Prime Minister Anthony Albanese will leave Australia for Tokyo this afternoon, accompanied by Foreign Minister Penny Wong, to meet Japanese Prime Minister Fumio Kishida, US President Joe Biden — with whom Albanese has already spoken by phone — and Indian PM Narendra Modi in his first Quad meeting. Albanese was sworn in as prime minister this morning.
The timing of the Quad meeting hard on the heels of an election loomed as problematic in the event of a lack of a clear-cut victory. But Albanese has used the meeting to brush aside questions about waiting for a determination of his minority or majority status and seized the reins as quickly as possible, with an interim ministry sworn in of Wong, Richard Marles, Jim Chalmers and Katy Gallagher.
Labor remains on 72 seats but is ahead in Bennelong, Deakin, Lyons, Macnamara and Richmond. It is also still a chance in Brisbane if it can overtake the Greens on primaries, and Andrew Constance is not yet safe for the Liberals in Gilmore. There’s a feeling within Labor ranks that they’ll secure a majority, but not before the massive number of postal votes has been counted in the days to come.

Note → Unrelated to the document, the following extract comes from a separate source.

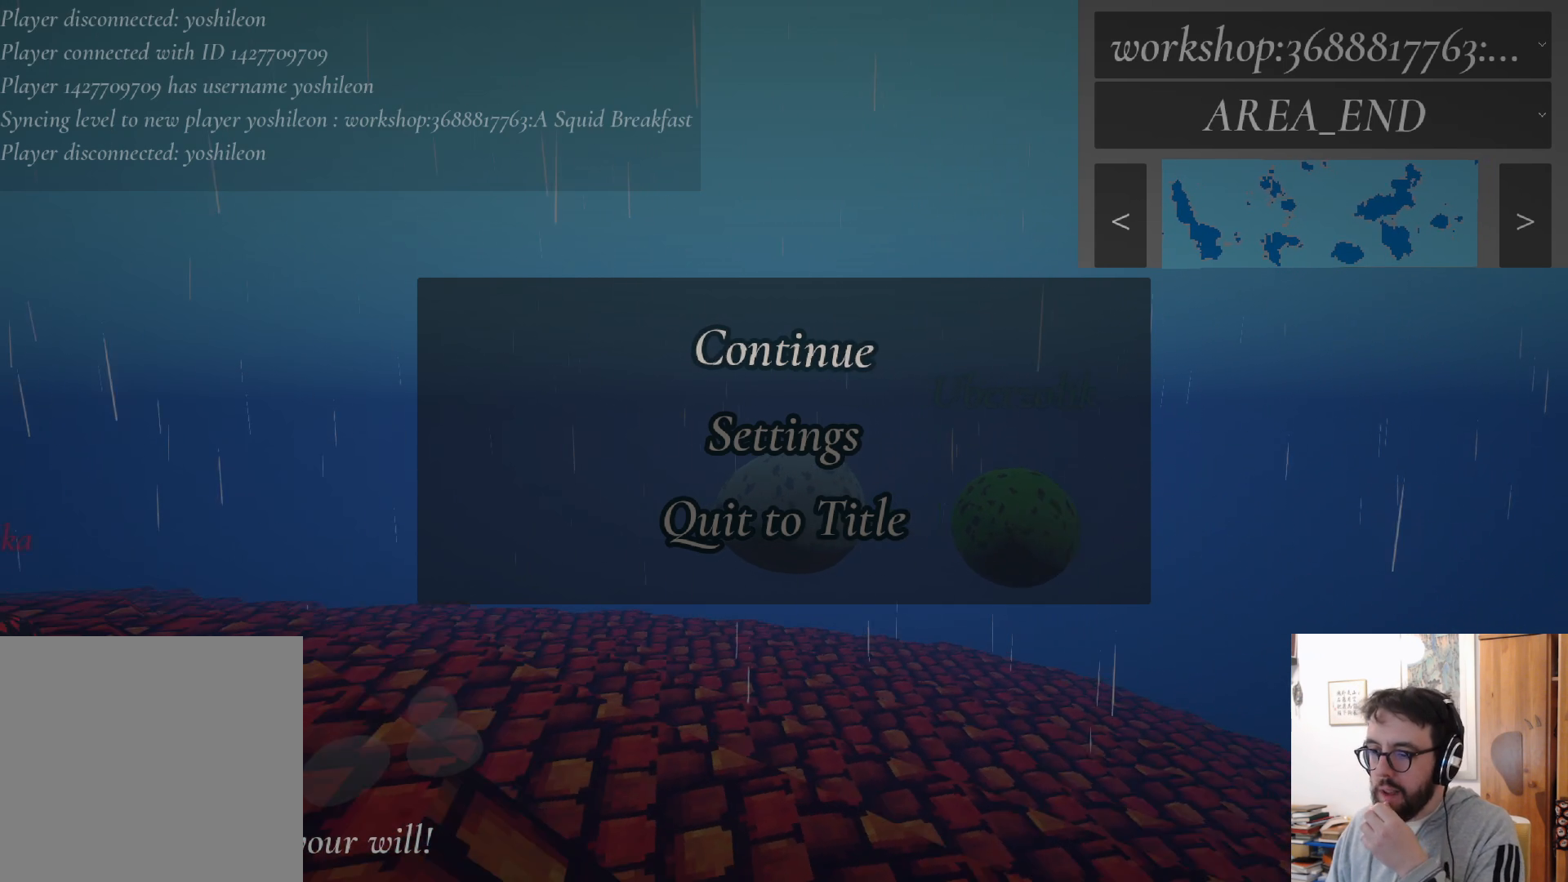
{"buttons": [], "left_stick": "center", "right_stick": "center", "events": [[483, "right_stick", "center"]]}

Albanese has been publicly unfazed by the failure so far to secure 76 seats, declaring victory late on Saturday night with a strong speech outlining his goals on the Uluru Statement, climate action, a federal ICAC and gender equality, and taking a victory lap of his electorate yesterday before this morning’s swearing-in at Yarralumla.
The timing of the Quad meeting couldn’t, in fact, have been better for Albanese, giving him a reason to move quickly and a chance to engage with a key regional forum, as well as an ideologically sympathetic US president, while in Australia we’re still working out who will be in Parliament and who’ll miss out.
The swearing-in of Chalmers and Finance Minister Katy Gallagher also provides an opportunity for Labor to start shaping its economic narrative. The new government faces serious fiscal and economic issues: a huge deficit and net debt, surging inflation, rising electricity prices and rising interest rates, along with intense pressure to rapidly demonstrate greater climate ambition.
Having campaigned hard on cost-of-living issues, Labor will find they’ll be quickly held to account for any perceived inaction.